--- Supplied text ---
++++

The first step uses lxgrep to extract location and organization <enamex> elements as well as either full person <enamex> elements or a relevant subpart of a name which contains a title. The input is a document with , <s>, <w>, and <numex>, <timex> and <enamex> mark-up and the output of this call to lxgrep for the previous Mr. Joe L. Bedford example is this:

<lexicon>
<subname type="fullname">
  <w pername="true" l="joe" id="w4" c="w" pws="yes" p="NNP" locname="single">Joe</w>
  <w l="bedford" id="w8" c="w" pws="yes" p="NNP" locname="single">Bedford</w>
</subname>
<enamex type="organization">
  <w l="jb" id="w51" c="w" pws="yes" p="NNP">JB</w>
  <w l="industry" id="w54" c="w" pws="yes" p="NNPS" common="true">Industries</w>
  <w l="inc" id="w65" c="w" pws="yes" p="NNP">Inc</w>
</enamex>
<enamex type="location">
  <w country="true" l="france" id="w102" c="w" pws="yes" p="NNP" locname="single">France</w>
</enamex>
</lexicon>

Steps 2–8

The next seven steps use lxreplace to gradually transform the <enamex> and <subname> elements in the lxgrep output into <name> elements: The <w> elements inside the <name> elements lose their attributes and the white space between them is removed (because the original white space in the source text may be irregular and include newlines). In Step 8, <w> elements which are initials are given the attribute init=yes so that they can be excluded from consideration when variants of the entries are created. The output from these five steps is this:

<lexicon>
<name type="person"><w>Joe</w><w init="yes">L.</w><w>Bedford</w></name>
<name type="organization"><w>JB</w><w>Industries</w><w>Inc</w></name>
<name type="location"><w>France</w></name>
</lexicon>

Step 9

Step 9 uses lxt with the stylesheet TTT2/lib/nertag/expandlex.xsl to create extra variant entries for person names. The output now looks like this:

<lexicon>
<name type="person"><w>Joe</w><w init="yes">L.</w><w>Bedford</w></name>
<name type="person"><w>Bedford</w></name>
<name type="person"><w>Joe</w></name>
<name type="person"><w>Joe</w></name>
<name type="person"><w>Bedford</w></name>
<name type="person"><w>Bedford</w></name>
<name type="person"><w>Joe</w><w>Bedford</w></name>
<name type="organization"><w>JB</w><w>Industries</w><w>Inc</w></name>
<name type="location"><w>France</w></name>
</lexicon>

The duplicates are a side-effect of the rules in the stylesheet and are removed before the end of the pipeline.

++++

--- Directions ---
Set down the whole lexicon-building pipeline text word for word. The data comes from a separate, unrelated source.

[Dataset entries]

++++

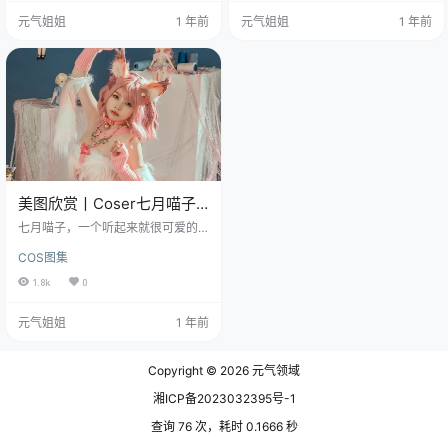
套“萍萍”，乍一看标题，或许有人会
图，文章末尾获取(收藏本站不迷路)
元气姐姐
1 年前
元气姐姐
1 年前
觉得平平无奇，但当你真z打开，看
她不是那种只会摆pose的花瓶，而
到那一张张照片时，便会明白，这
是真能把二次元里的纸片人“拽”到三
“萍萍”二字，并非敷衍，反而是点睛
次元来的狠角色，今天咱就来聊聊
之笔。 照片里的喵子，她的身材，
她的摄影作品《眼镜娘1号》，21张
并非那种夸张的健美，而是恰到好
照片，91MB的视觉盛宴，保管你看
处的玲珑有致，曲线自然流畅，让
完直呼“救命，这也太会了吧”。 …
人看着舒服，不带…
美图欣赏丨Coser七月喵子-
蒂迟亚希[24P／303MB]
七月喵子，一个听起来就很可爱的C
oser小姐姐！她那人气作品《蒂迟
COS图集
亚希》简直让人眼前一亮，咱们就
轻松愉快地聊聊这部作品，一起感
1.8k
0
受一下她的魅力吧~ 免费套图，文章
末尾获取 先来介绍一下，七月喵
元气姐姐
1 年前
子，这位重庆妹纸可是咱们中国Cos
er界的明星，她不仅名字萌萌哒，作
品更是让人惊艳。1997年出生的她
Copyright © 2026
元气领域
是天蝎座的，对，就是那个神秘又
魅力十足的天蝎座。 她的w博上，
湘ICP备2023032395号-1
各种账号层出不穷，虽然大号曾经
被封，但她依旧元…
查询 76 次，耗时 0.1666 秒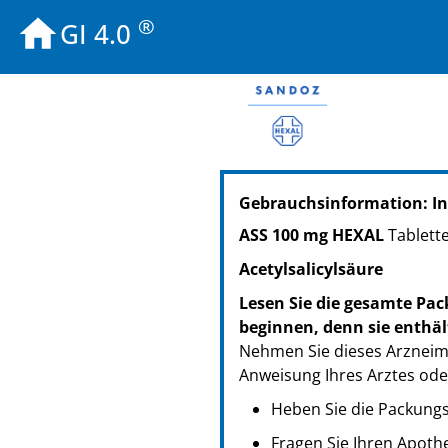
®
GI 4.0
PZN: 07402204
Gebrauchsinformation: In
PPN: 110740220461
NTIN: 04150074022043
ASS 100 mg HEXAL
Tablett
PZN: 07402210
Acetylsalicylsäure
PPN: 110740221027
NTIN: 04150074022104
Lesen Sie die gesamte Pac
PZN: 19497581
beginnen, denn sie enthäl
PPN: 111949758158
Nehmen Sie dieses Arzneimi
Anweisung Ihres Arztes ode
Heben Sie die Packungsb
Fragen Sie Ihren Apoth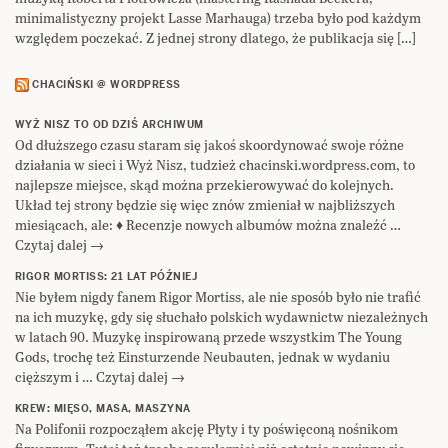
minimalistyczny projekt Lasse Marhauga) trzeba było pod każdym
względem poczekać. Z jednej strony dlatego, że publikacja się […]
CHACIŃSKI @ WORDPRESS
WYŻ NISZ TO OD DZIŚ ARCHIWUM
Od dłuższego czasu staram się jakoś skoordynować swoje różne
działania w sieci i Wyż Nisz, tudzież chacinski.wordpress.com, to
najlepsze miejsce, skąd można przekierowywać do kolejnych.
Układ tej strony będzie się więc znów zmieniał w najbliższych
miesiącach, ale: ♦ Recenzje nowych albumów można znaleźć …
Czytaj dalej →
RIGOR MORTISS: 21 LAT PÓŹNIEJ
Nie byłem nigdy fanem Rigor Mortiss, ale nie sposób było nie trafić
na ich muzykę, gdy się słuchało polskich wydawnictw niezależnych
w latach 90. Muzykę inspirowaną przede wszystkim The Young
Gods, trochę też Einsturzende Neubauten, jednak w wydaniu
cięższym i … Czytaj dalej →
KREW: MIĘSO, MASA, MASZYNA
Na Polifonii rozpocząłem akcję Płyty i ty poświęconą nośnikom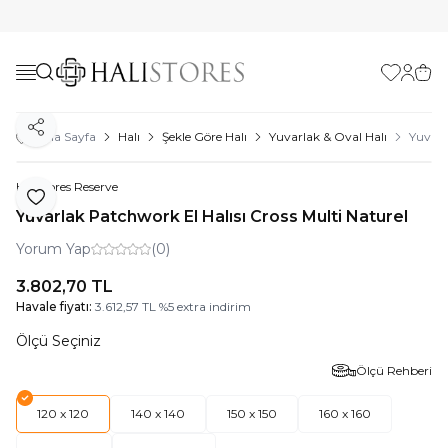
Favorilerim
Hesabı
Sepe
Paylaş
Ana Sayfa
Halı
Şekle Göre Halı
Yuvarlak & Oval Halı
Yuvarl
Halıstores Reserve
Favoriye Ekle
Yuvarlak Patchwork El Halısı Cross Multi Naturel
Yorum Yap
(0)
3.802,70
TL
Havale fiyatı:
3.612,57
TL
%
5
extra indirim
Ölçü Seçiniz
Ölçü Rehberi
120 x 120
140 x 140
150 x 150
160 x 160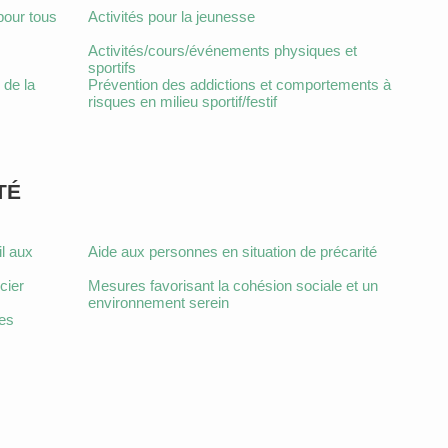
pour tous
Activités pour la jeunesse
Activités/cours/événements physiques et
sportifs
 de la
Prévention des addictions et comportements à
risques en milieu sportif/festif
TÉ
l aux
Aide aux personnes en situation de précarité
cier
Mesures favorisant la cohésion sociale et un
environnement serein
res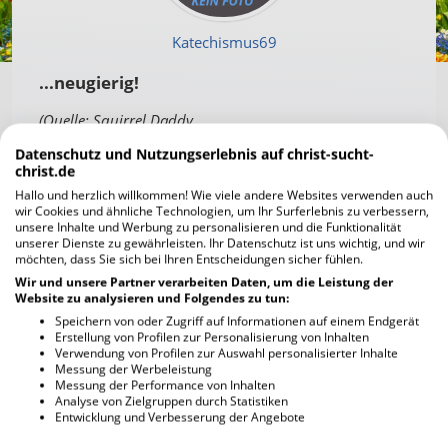
Katechismus69
...neugierig!
(Quelle: Squirrel Daddy,
www.thesquirrelinourwindow.com)
Datenschutz und Nutzungserlebnis auf christ-sucht-
christ.de
Kommentare
Hallo und herzlich willkommen! Wie viele andere Websites verwenden auch
wir Cookies und ähnliche Technologien, um Ihr Surferlebnis zu verbessern,
Schreib auch du
einen Kommentar
unsere Inhalte und Werbung zu personalisieren und die Funktionalität
unserer Dienste zu gewährleisten. Ihr Datenschutz ist uns wichtig, und wir
möchten, dass Sie sich bei Ihren Entscheidungen sicher fühlen.
Wir und unsere Partner verarbeiten Daten, um die Leistung der
Website zu analysieren und Folgendes zu tun:
Speichern von oder Zugriff auf Informationen auf einem Endgerät
Erstellung von Profilen zur Personalisierung von Inhalten
Verwendung von Profilen zur Auswahl personalisierter Inhalte
Messung der Werbeleistung
Messung der Performance von Inhalten
Analyse von Zielgruppen durch Statistiken
Entwicklung und Verbesserung der Angebote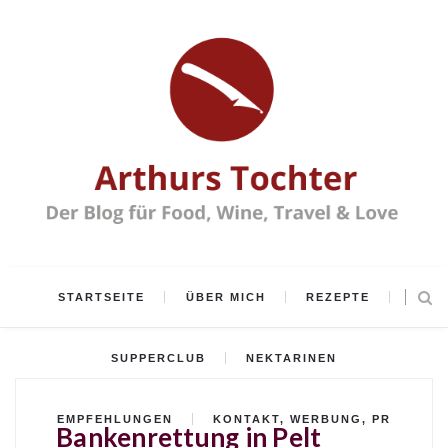
STARTSEITE
ÜBER MICH
REZEPTE
SUPPERCLUB
NEKTARINEN
EMPFEHLUNGEN
KONTAKT, WERBUNG, PR
Bankenrettung in Pelt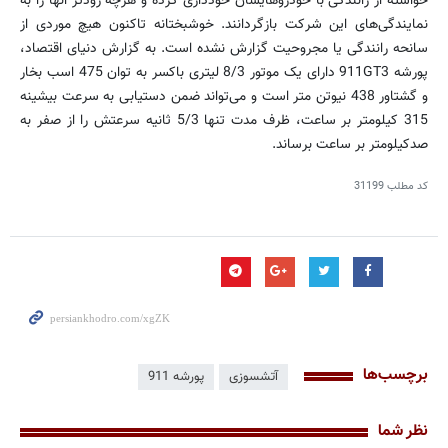
خواسته از رانندگی با خودروهایشان خودداری کرده و هرچه زودتر آنها را به
نمایندگی‌های این شرکت بازگردانند. خوشبختانه تاکنون هیچ موردی از
سانحه رانندگی یا مجروحیت گزارش نشده است. به گزارش دنیای اقتصاد،
پورشه 911GT3 دارای یک موتور 8/3 لیتری باکسر به توان 475 اسب بخار
و گشتاور 438 نیوتن متر است و می‌تواند ضمن دستیابی به سرعت بیشینه
315 کیلومتر بر ساعت، ظرف مدت تنها 5/3 ثانیه سرعتش را از صفر به
صدکیلومتر بر ساعت برساند.
کد مطلب
31199
برچسب‌ها
آتشسوزی
پورشه 911
نظر شما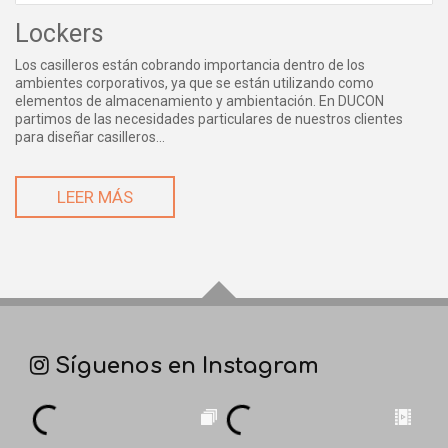
Lockers
Los casilleros están cobrando importancia dentro de los
ambientes corporativos, ya que se están utilizando como
elementos de almacenamiento y ambientación. En DUCON
partimos de las necesidades particulares de nuestros clientes
para diseñar casilleros...
LEER MÁS
Síguenos en Instagram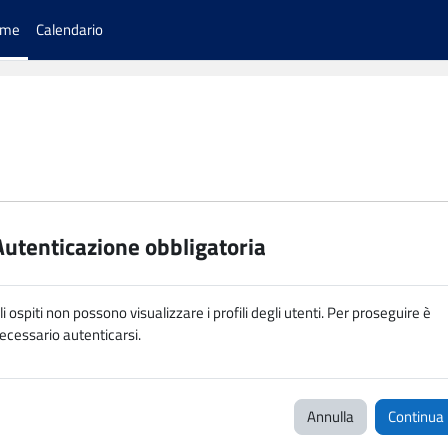
ome
Calendario
Autenticazione obbligatoria
li ospiti non possono visualizzare i profili degli utenti. Per proseguire è
ecessario autenticarsi.
Annulla
Continua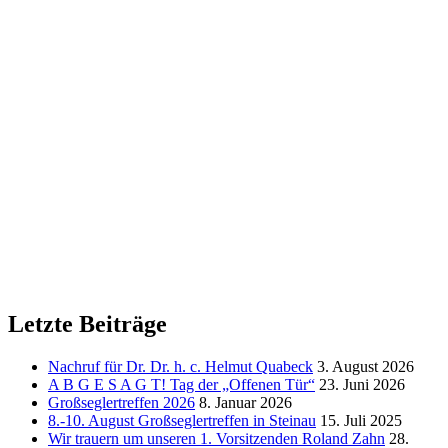
Letzte Beiträge
Nachruf für Dr. Dr. h. c. Helmut Quabeck
3. August 2026
A B G E S A G T! Tag der „Offenen Tür“
23. Juni 2026
Großseglertreffen 2026
8. Januar 2026
8.-10. August Großseglertreffen in Steinau
15. Juli 2025
Wir trauern um unseren 1. Vorsitzenden Roland Zahn
28.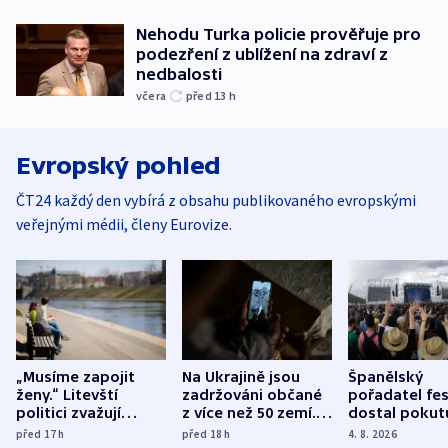
Nehodu Turka policie prověřuje pro
podezření z ublížení na zdraví z
nedbalosti
včera
před 13
h
Evropský pohled
ČT24 každý den vybírá z obsahu publikovaného evropskými
veřejnými médii, členy Eurovize.
„Musíme zapojit
Na Ukrajině jsou
Španělský
ženy.“ Litevští
zadržováni občané
pořadatel fes
politici zvažují
z více než 50 zemí.
dostal pokut
dohodu o
Bojovali na straně
nekalé prakti
před 17
h
před 18
h
4. 8. 2026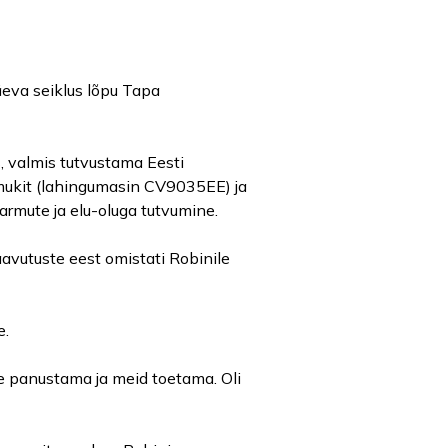
äeva seiklus lõpu Tapa
, valmis tutvustama Eesti
oomukit (lahingumasin CV9035EE) ja
sarmute ja elu-oluga tutvumine.
aavutuste eest omistati Robinile
e.
e panustama ja meid toetama. Oli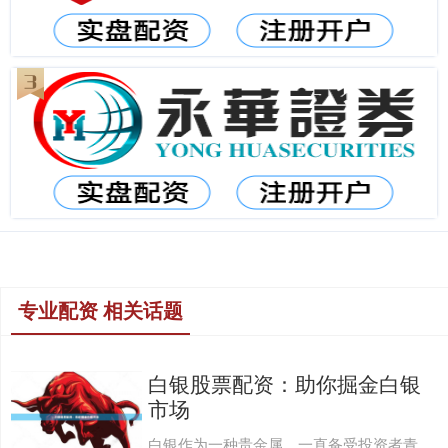
专业配资 相关话题
白银股票配资：助你掘金白银
市场
白银作为一种贵金属，一直备受投资者青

++++

--- Response ---
The first step uses lxgrep to extract location and organization <enamex> elements as well as either full person <enamex> elements or a relevant subpart of a name which contains a title. The input is a document with , <s>, <w>, and <numex>, <timex> and <enamex> mark-up and the output of this call to lxgrep for the previous Mr. Joe L. Bedford example is this:

<lexicon>
<subname type="fullname">
  <w pername="true" l="joe" id="w4" c="w" pws="yes" p="NNP" locname="single">Joe</w>
  <w l="bedford" id="w8" c="w" pws="yes" p="NNP" locname="single">Bedford</w>
</subname>
<enamex type="organization">
  <w l="jb" id="w51" c="w" pws="yes" p="NNP">JB</w>
  <w l="industry" id="w54" c="w" pws="yes" p="NNPS" common="true">Industries</w>
  <w l="inc" id="w65" c="w" pws="yes" p="NNP">Inc</w>
</enamex>
<enamex type="location">
  <w country="true" l="france" id="w102" c="w" pws="yes" p="NNP" locname="single">France</w>
</enamex>
</lexicon>

Steps 2–8

The next seven steps use lxreplace to gradually transform the <enamex> and <subname> elements in the lxgrep output into <name> elements: The <w> elements inside the <name> elements lose their attributes and the white space between them is removed (because the original white space in the source text may be irregular and include newlines). In Step 8, <w> elements which are initials are given the attribute init=yes so that they can be excluded from consideration when variants of the entries are created. The output from these five steps is this:

<lexicon>
<name type="person"><w>Joe</w><w init="yes">L.</w><w>Bedford</w></name>
<name type="organization"><w>JB</w><w>Industries</w><w>Inc</w></name>
<name type="location"><w>France</w></name>
</lexicon>

Step 9

Step 9 uses lxt with the stylesheet TTT2/lib/nertag/expandlex.xsl to create extra variant entries for person names. The output now looks like this:

<lexicon>
<name type="person"><w>Joe</w><w init="yes">L.</w><w>Bedford</w></name>
<name type="person"><w>Bedford</w></name>
<name type="person"><w>Joe</w></name>
<name type="person"><w>Joe</w></name>
<name type="person"><w>Bedford</w></name>
<name type="person"><w>Bedford</w></name>
<name type="person"><w>Joe</w><w>Bedford</w></name>
<name type="organization"><w>JB</w><w>Industries</w><w>Inc</w></name>
<name type="location"><w>France</w></name>
</lexicon>

The duplicates are a side-effect of the rules in the stylesheet and are removed before the end of the pipeline.